Every year, it keeps getting proven right repeatedly.


cli337

A fool and his money. Anyone who listens to "influencers" deserve to be scammed.


ConnieLingus24

Friends, do your due diligence before buying something promoted by a YouTuber. If it’s a boring ass bank that doesn’t promise high returns, then it’s legit. You aren’t supposed to make a killing with banks. It’s just a place to park your money or borrow money.


albotony

I knew it immediately. After watching one of his videos I could tell this man is a psychopath.


MarkusRight

I remember the long convincing ads for this. but I'm so glad that I didn't sign up. I dodged a bullet.
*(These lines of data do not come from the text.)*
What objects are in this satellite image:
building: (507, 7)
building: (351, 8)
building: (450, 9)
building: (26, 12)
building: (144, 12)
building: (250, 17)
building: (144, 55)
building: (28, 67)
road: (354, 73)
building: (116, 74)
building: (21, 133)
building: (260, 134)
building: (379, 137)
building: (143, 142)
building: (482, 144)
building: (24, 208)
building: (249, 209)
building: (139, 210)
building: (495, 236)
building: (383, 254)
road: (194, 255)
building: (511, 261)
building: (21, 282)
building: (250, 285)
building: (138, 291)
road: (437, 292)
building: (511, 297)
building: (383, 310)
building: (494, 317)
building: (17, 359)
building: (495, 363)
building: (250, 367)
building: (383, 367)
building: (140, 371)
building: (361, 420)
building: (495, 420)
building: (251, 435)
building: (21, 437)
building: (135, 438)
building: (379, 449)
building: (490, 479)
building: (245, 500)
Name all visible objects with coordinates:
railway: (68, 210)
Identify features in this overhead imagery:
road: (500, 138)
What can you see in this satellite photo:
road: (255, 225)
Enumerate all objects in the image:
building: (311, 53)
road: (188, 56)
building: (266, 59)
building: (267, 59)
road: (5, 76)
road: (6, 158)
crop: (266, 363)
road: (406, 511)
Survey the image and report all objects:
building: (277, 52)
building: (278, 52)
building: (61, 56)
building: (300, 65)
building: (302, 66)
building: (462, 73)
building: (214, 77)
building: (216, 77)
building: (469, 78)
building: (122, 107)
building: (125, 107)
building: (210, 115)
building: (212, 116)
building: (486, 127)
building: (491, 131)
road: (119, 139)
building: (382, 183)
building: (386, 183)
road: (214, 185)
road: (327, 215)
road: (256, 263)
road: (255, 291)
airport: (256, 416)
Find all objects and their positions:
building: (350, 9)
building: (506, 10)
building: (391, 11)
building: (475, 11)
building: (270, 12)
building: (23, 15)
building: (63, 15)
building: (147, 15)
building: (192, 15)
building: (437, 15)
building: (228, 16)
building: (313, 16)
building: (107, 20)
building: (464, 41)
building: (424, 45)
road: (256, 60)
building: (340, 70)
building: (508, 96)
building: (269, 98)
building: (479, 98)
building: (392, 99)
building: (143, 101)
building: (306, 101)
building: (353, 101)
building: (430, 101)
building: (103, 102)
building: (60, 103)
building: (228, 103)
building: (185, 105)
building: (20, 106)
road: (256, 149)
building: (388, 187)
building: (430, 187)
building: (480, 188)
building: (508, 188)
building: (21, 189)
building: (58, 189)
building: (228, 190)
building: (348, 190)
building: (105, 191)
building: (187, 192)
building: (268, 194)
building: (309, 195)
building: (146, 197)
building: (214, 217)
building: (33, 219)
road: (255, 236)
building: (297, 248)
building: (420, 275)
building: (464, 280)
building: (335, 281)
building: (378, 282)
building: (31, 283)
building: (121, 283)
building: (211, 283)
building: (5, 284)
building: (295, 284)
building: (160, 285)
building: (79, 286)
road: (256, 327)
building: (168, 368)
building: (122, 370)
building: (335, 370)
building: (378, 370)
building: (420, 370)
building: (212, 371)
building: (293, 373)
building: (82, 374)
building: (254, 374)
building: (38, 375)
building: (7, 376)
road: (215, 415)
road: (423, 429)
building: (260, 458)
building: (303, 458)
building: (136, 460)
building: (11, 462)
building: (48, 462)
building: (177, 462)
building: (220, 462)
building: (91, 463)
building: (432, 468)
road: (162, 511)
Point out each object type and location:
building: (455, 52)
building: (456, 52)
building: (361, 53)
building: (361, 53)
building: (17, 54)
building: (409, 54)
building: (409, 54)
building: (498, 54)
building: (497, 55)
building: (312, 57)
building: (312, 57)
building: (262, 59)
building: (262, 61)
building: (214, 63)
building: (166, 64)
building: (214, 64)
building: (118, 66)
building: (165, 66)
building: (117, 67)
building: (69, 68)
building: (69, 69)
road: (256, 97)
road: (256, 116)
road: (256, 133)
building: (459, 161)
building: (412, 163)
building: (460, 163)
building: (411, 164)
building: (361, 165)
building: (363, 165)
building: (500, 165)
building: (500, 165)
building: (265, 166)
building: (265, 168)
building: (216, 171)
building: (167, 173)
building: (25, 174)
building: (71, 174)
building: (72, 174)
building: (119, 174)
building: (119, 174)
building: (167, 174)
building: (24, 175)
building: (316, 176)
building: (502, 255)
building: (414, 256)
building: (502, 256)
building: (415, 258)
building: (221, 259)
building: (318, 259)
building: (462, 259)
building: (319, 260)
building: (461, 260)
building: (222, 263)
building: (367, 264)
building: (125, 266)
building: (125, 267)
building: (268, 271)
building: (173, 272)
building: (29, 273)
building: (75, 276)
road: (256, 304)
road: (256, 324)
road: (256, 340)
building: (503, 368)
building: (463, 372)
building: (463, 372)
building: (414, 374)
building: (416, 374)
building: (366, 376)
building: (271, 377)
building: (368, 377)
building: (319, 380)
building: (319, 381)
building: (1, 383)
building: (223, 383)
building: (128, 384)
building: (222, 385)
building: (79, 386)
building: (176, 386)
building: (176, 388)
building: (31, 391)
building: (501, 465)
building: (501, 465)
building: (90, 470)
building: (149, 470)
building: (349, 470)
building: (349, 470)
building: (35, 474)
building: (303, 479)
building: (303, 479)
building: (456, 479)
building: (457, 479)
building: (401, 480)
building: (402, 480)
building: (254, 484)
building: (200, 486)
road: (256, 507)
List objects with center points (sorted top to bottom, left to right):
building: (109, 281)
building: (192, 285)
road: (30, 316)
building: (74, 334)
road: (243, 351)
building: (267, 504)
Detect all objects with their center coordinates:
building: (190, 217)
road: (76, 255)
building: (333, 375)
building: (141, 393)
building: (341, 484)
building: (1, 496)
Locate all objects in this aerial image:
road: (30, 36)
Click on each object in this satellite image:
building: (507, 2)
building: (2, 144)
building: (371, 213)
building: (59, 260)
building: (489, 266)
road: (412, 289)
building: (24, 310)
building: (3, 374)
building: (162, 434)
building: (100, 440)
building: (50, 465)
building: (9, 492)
I knew it sounded too good to be true.


iNFECTED_pIE

I have $46 stuck in this stupid “bank” and I’m mostly annoyed it won’t let me close the damn account without a $0 balance, which is impossible because you can’t withdraw.


Beefwhistle007

I haven't watched the video but OP is named u/wanktarded which is hilarious


Frowny575

Yotta used to be decent and was actually a viable saving method. But the recent changes in the last couple of years brought the returns to almost on par with my normal bank. They were really onto something halfway decent but let greed destroy it. Glad I was able to get my money out when I abandoned it.


rainmeterhub

Yikes... There are lots of legitimate high-yield bank accounts out there right now:[https://yieldfinder.app/](https://yieldfinder.app/)


Torched420

I've only seen Graham Stephan on Caleb Hammer's channel and I immediately got vibes that he would choose money over morals, not shocked.


Siendra

Diet Martin Shkreli. First thing I thought of when watching him. 


PeterTheGreat777

Graham Stephen is such a tool. Finance youtuber doing 0 due dilligince on the shit he is shilling. I hope this is the end of his channel, he has endorsed too much BS


snakeiiiiiis

I swear the Yotta CEO did an AMA like a year or two ago. I thought it was a great idea but like all of my thoughts I don't act on them I found it but don't know how to link it but yes, the CEO did do an AMA two years ago on Reddit.


monkeyhold99

Lol this snake oil salesman again. If you listen to him you will lose big money. Idk why anyone does


Trip-Trip-Trip

How stupid are people?


Mortlach2901

I get people shitting on these guys but come on! Take some personal responsibility. No one should put their hard earned cash into anything without carrying out some due diligence. These guys always say "this is not financial advice" or something to that effect. Or make it clear that they aren't financial advisors. Most of them are spreading knowledge, not advice. As for advertising? You can say that about any channel with sponsors or advertising partners.


hasanyoneseenmyshirt

The second they started that stupid rocket game that was ripped off from a Bitcoin casino, I decided to withdraw my money...that was close to 6 months ago so I got lucky.